### JOB ITEM:
Revise the lines from the one containing "Kerrie Anne Baker" through the one containing "will to stand", replacing "horror" with "dread" and leaving everything else the same.

### INPUT MATERIAL:
===
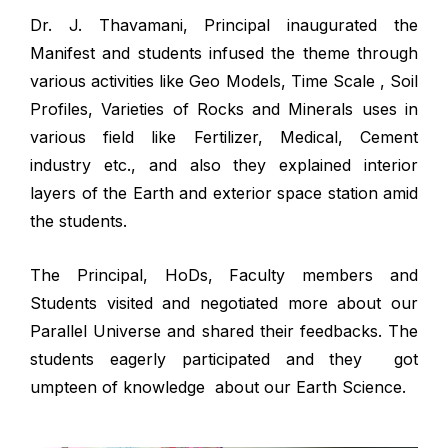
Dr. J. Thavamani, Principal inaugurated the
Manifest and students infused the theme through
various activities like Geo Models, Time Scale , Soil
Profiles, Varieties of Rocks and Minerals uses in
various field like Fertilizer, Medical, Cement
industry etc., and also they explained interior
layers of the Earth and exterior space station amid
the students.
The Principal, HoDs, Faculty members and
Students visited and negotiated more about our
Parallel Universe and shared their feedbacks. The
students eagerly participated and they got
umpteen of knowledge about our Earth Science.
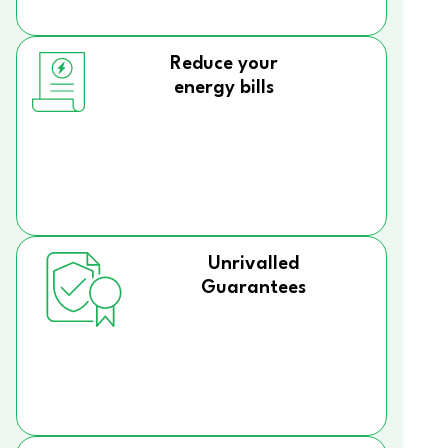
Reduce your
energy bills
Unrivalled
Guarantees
===
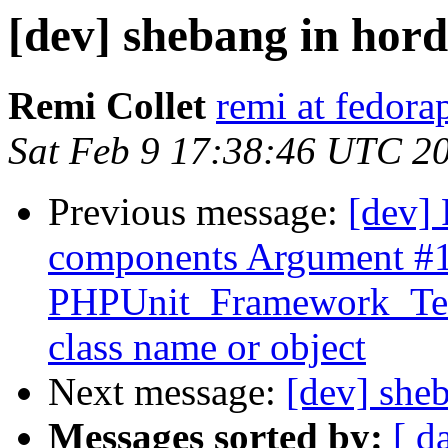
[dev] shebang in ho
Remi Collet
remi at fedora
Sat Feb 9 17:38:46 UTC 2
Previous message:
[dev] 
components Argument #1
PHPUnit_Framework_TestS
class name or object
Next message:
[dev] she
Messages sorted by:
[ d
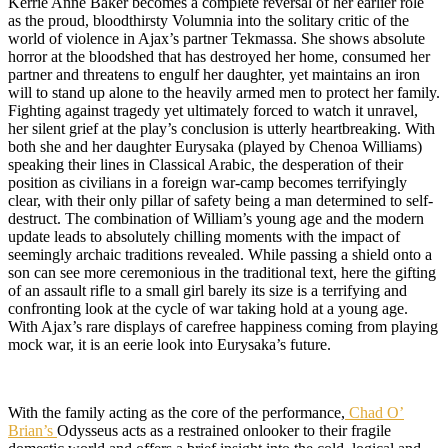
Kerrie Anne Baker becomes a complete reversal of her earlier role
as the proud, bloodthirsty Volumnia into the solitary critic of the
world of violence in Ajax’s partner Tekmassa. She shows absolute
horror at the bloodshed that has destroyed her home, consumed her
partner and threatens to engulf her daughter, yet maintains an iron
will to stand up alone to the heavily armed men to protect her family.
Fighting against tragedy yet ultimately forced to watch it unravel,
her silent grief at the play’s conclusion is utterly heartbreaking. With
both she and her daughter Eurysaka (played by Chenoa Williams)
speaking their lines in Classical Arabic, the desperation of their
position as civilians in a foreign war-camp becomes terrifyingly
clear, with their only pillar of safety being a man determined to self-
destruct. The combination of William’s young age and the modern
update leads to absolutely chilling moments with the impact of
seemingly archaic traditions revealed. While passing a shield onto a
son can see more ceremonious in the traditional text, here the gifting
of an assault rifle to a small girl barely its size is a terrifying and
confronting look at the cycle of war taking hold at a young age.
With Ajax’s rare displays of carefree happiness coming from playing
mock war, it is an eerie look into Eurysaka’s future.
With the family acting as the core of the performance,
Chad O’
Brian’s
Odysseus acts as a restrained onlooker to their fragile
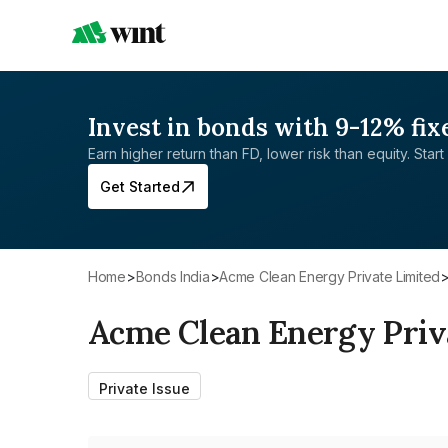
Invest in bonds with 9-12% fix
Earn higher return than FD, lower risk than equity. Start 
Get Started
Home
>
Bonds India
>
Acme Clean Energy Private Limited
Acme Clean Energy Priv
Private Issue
===
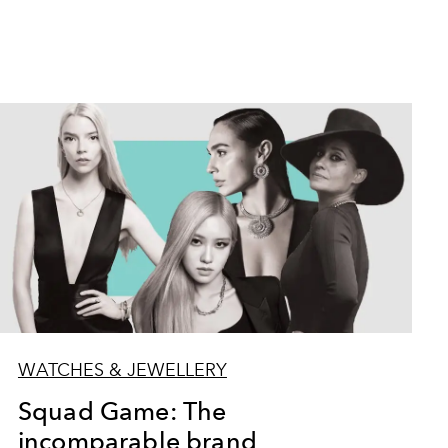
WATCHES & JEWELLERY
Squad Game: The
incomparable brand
===
### FINAL ANSWER:
Kerrie Anne Baker becomes a complete reversal of her earlier role
as the proud, bloodthirsty Volumnia into the solitary critic of the
world of violence in Ajax’s partner Tekmassa. She shows absolute
dread at the bloodshed that has destroyed her home, consumed her
partner and threatens to engulf her daughter, yet maintains an iron
will to stand up alone to the heavily armed men to protect her family.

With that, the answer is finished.